Convinced that the three of them can bring this season to a memorable conclusion, Prince recently pleaded his case to head coach Bruce Pearl.
Here's the gist of that conversation, as Prince's recalls it:
"I told him last week, 'Just ride us to death. Let us play. Put it on us, and we can lead the way. Me and Wayne have been through the battles, and Bobby's been through a lot of wars. Let me and Wayne lead the way. We've been here a long time, we've seen everything. Ride us through this last stretch.'"
Pearl concurred, essentially telling the three seniors that they need to provide the winning edge - offensively and defensively - the rest of the season. The trio apparently took the words to heart, based on their play in Saturday's 74-65 upset of No. 2 Kentucky.
Chism played 32 minutes through ankle and hip injuries, limiting Big Blue All-American Patrick Patterson to 10 points and 5 rebounds.

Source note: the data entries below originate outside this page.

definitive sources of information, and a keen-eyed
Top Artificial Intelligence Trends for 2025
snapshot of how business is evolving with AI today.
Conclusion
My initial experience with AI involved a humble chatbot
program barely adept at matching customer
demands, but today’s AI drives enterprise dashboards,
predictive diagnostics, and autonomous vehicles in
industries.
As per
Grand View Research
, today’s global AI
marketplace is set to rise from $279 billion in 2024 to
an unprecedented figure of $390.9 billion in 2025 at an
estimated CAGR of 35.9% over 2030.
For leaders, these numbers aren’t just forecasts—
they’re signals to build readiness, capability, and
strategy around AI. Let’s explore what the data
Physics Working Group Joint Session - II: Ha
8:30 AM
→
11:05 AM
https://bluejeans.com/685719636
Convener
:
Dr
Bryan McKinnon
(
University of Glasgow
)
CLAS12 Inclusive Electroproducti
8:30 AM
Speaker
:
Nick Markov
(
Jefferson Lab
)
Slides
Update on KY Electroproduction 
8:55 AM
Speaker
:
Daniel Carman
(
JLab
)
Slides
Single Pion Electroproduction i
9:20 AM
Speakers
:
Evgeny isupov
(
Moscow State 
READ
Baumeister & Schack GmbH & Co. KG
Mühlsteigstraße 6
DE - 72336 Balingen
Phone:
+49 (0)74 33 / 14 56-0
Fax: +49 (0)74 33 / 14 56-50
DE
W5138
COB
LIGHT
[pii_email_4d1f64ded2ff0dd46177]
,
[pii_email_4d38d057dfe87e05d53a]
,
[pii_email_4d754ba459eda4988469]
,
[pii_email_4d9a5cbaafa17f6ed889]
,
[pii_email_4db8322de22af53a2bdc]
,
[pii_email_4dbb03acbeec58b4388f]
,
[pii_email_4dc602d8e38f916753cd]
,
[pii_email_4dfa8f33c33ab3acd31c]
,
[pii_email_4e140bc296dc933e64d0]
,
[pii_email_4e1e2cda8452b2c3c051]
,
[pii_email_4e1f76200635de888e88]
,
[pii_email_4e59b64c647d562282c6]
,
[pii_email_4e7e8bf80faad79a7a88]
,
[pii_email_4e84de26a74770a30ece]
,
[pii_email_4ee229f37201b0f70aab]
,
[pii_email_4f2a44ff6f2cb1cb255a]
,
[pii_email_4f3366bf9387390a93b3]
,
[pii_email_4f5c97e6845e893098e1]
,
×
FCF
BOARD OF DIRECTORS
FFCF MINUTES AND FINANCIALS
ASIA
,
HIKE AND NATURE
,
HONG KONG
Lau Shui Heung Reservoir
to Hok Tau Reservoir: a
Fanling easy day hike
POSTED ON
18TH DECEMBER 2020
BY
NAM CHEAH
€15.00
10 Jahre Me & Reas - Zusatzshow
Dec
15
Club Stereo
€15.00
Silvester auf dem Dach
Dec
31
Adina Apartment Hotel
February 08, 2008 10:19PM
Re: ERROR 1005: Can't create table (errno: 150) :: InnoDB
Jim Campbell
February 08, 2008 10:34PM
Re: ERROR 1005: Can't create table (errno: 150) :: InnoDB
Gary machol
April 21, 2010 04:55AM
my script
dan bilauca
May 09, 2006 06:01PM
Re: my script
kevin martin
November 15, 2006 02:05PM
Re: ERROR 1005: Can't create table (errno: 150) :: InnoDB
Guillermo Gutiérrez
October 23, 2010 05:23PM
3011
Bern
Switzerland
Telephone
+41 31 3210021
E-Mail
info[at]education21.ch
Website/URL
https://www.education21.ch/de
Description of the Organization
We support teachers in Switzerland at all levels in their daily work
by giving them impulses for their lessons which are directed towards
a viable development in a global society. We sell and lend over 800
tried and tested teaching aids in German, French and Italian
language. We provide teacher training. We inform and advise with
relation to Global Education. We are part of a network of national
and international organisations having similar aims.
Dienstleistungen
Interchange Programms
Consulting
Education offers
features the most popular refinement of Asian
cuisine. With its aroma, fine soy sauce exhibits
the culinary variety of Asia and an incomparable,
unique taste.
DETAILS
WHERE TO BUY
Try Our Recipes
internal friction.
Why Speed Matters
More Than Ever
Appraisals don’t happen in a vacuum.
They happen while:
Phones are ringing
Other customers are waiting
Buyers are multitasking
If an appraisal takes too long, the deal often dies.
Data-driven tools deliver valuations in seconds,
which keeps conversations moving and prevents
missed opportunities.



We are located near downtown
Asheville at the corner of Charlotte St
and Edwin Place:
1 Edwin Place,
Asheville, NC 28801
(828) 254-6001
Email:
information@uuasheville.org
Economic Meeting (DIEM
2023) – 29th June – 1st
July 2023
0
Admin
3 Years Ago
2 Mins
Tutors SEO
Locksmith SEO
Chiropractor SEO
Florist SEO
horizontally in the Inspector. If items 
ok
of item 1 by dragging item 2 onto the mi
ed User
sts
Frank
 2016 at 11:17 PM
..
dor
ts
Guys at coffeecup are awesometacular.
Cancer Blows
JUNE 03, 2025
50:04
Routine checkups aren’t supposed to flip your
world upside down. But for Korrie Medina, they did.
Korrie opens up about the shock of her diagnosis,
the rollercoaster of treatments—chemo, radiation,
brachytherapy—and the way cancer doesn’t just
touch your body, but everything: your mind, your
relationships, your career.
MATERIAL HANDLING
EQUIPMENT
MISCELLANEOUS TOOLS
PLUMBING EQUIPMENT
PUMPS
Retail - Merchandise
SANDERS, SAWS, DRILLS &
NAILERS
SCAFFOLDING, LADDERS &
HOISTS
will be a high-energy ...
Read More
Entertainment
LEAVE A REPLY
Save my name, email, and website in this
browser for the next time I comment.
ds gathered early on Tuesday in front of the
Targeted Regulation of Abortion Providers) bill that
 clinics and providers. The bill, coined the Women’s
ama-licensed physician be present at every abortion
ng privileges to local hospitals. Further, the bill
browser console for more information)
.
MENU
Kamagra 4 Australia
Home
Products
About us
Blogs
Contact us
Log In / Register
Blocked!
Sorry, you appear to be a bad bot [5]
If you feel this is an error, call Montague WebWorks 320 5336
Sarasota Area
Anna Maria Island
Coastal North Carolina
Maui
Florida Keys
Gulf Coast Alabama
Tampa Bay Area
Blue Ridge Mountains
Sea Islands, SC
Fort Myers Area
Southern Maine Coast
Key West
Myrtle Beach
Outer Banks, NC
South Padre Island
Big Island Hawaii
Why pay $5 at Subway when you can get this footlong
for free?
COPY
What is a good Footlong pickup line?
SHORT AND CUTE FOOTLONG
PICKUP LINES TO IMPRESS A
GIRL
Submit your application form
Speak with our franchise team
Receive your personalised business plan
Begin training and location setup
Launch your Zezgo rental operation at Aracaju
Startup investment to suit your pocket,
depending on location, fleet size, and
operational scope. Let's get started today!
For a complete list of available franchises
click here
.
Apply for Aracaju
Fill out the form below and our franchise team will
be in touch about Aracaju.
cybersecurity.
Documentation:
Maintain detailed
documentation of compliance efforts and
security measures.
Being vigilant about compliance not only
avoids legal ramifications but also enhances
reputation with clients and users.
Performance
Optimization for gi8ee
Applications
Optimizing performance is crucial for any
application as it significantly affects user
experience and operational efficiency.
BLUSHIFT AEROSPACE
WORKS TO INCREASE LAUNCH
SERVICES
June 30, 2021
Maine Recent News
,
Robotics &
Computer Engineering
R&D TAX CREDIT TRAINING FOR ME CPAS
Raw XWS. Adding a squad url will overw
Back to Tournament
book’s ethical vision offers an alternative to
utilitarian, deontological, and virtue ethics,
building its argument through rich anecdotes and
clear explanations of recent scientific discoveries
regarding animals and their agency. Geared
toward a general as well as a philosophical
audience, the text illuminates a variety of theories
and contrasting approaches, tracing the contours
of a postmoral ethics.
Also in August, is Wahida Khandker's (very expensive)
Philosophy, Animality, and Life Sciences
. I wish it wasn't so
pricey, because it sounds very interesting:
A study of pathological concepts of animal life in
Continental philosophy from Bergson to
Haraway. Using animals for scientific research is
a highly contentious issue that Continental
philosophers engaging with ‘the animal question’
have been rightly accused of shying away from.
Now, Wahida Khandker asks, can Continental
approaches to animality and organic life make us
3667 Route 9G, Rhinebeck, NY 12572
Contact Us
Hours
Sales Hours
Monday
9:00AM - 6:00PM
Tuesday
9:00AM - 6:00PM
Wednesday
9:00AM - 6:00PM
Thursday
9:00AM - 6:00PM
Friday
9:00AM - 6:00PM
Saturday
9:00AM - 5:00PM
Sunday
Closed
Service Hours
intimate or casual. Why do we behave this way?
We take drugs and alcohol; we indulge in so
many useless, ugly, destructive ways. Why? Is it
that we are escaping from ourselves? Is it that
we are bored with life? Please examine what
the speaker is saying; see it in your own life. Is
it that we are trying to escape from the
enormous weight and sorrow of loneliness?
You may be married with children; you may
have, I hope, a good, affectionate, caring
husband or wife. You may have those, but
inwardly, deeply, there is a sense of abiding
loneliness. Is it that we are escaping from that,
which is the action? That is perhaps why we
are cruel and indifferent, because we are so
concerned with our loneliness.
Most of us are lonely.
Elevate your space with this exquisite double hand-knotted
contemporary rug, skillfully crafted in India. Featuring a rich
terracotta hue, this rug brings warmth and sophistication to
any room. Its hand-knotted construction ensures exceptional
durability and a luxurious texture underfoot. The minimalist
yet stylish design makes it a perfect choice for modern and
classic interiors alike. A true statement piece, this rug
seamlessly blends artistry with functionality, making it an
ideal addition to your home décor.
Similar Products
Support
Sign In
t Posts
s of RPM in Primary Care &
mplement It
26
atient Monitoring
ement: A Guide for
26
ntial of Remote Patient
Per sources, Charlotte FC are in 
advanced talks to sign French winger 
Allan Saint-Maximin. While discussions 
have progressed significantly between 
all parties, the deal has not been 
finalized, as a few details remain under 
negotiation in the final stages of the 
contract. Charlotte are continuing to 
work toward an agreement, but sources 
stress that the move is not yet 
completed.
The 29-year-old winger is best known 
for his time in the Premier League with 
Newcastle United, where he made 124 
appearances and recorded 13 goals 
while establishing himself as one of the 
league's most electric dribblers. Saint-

Maze committed just 1 turnover at the point, while forcing 5 by UK counterpart John Wall. Prince stepped up most of all, scoring a team-high 20 points.
Pearl admits that he put the season on the shoulders of his upperclassmen last week, adding: "When you've got seniors like Wayne, J.P. and Bobby, they accepted ... they took ownership. But the point I wanted to make to them was that it was not just about them. It was about our team."
The trio apparently got that message loud and clear. When Kentucky made an 11-0 spurt that trimmed a 19-point second-half deficit to 54-46 on Saturday, the seniors helped the Vols keep their poise.
"The key was our senior leadership," sophomore Scotty Hopson recalled. "Wayne got us together and said, 'Guys, keep your heads up and be confident. We're going to get this victory. If we just stick to playing defense and rebounding, we'll do well.' That's what we stuck to doing, and we got the win."
Once Kentucky completed its 11-0 run, the three seniors combined to score Tennessee's next nine points. Prince assisted Chism for a layup, then made a free throw of his own. Maze followed with a couple of clutch drives and Prince broke free for a dunk.
Still, the Cats kept scratching and clawing. When they finally pulled even at 65-all, Pearl took a timeout with 2:06 remaining. If the three seniors were going to take over, their time was at hand. They responded.
"Everybody was quiet," Chism said of the Vol huddle. "We was just listening. We wasn't panicking or nothing."
Hopson agreed, noting: "When Kentucky tied it up, a couple of guys put their heads down like 'Dang.' But our senior leadership kept us together. We stayed strong, kept our heads high and said, 'We're going to win this game.' Then we made plays and won this game."
Indeed. When play resumed Tennessee's senior-laden lineup dominated Kentucky's freshman-laden lineup.
Prince broke the 65-all tie with a reverse layup. Then, after a huge 3-pointer by Hopson, Prince drained four clutch free throws in the final 24 seconds to seal the deal.
Clearly, the experience and poise of the seniors was critical as the Vols outscored the Cats 9-0 over the game's final two minutes.
"You've got to man up," Prince said. "You know they're going to come back eventually, so you've got to make plays."
Ultimately, Tennessee's upset of Kentucky could be attributed to its senior class and its mental toughness.
"It was a combination of both," Hopson said. "We've grown so much as a basketball team, become so much tougher and more mature."
That toughness and maturity might carry the Vols deep into March if Chism, Prince and Maze continue to lead the charge.
"Coach put it on the seniors," Prince said. "That's all I wanted.... If these coaches allow us to make plays, we'll do it for them."